(Saved entries)
--- START ---

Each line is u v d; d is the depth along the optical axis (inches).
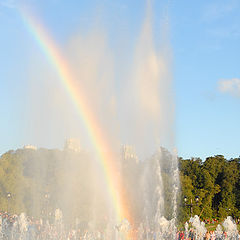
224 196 4067.4
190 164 4266.7
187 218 3193.9
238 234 2596.0
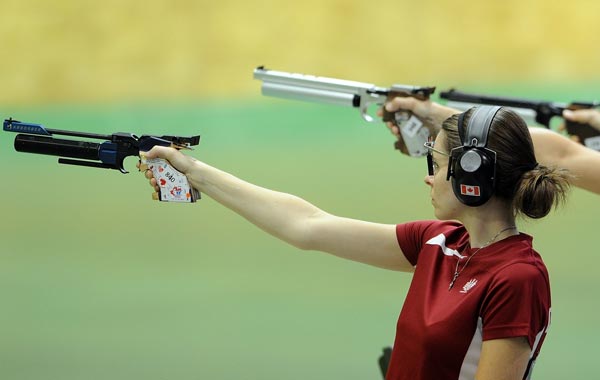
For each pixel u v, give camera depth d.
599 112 13.94
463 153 7.52
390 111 12.30
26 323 16.41
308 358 15.20
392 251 8.71
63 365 14.78
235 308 17.33
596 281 18.62
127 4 30.94
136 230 21.47
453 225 8.34
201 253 20.19
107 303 17.44
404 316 7.89
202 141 27.00
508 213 7.71
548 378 14.54
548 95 31.80
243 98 30.64
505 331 7.26
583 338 16.11
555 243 20.94
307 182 23.92
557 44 33.88
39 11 30.42
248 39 31.58
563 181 7.56
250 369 14.71
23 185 24.33
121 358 15.03
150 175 9.09
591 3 34.59
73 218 22.03
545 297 7.43
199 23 31.36
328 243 8.88
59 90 30.00
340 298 17.95
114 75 30.42
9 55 29.97
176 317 16.83
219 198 9.05
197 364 14.84
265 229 9.06
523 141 7.52
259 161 25.50
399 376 7.86
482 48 33.50
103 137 9.12
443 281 7.80
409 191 23.72
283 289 18.31
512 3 33.81
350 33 32.47
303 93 12.67
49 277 18.52
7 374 14.23
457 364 7.51
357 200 22.70
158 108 29.56
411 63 32.62
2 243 20.27
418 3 32.91
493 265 7.50
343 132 28.67
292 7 32.12
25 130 9.27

--- END ---

=== Exercise brief ===
Restate, word for word, the final stretch of the entries above: the line containing "114 75 30.42" and every line after it, up to and including the last.

=== The completed task ===
114 75 30.42
9 55 29.97
176 317 16.83
219 198 9.05
197 364 14.84
265 229 9.06
523 141 7.52
259 161 25.50
399 376 7.86
482 48 33.50
103 137 9.12
443 281 7.80
409 191 23.72
283 289 18.31
512 3 33.81
350 33 32.47
303 93 12.67
49 277 18.52
7 374 14.23
457 364 7.51
357 200 22.70
158 108 29.56
411 63 32.62
2 243 20.27
418 3 32.91
493 265 7.50
343 132 28.67
292 7 32.12
25 130 9.27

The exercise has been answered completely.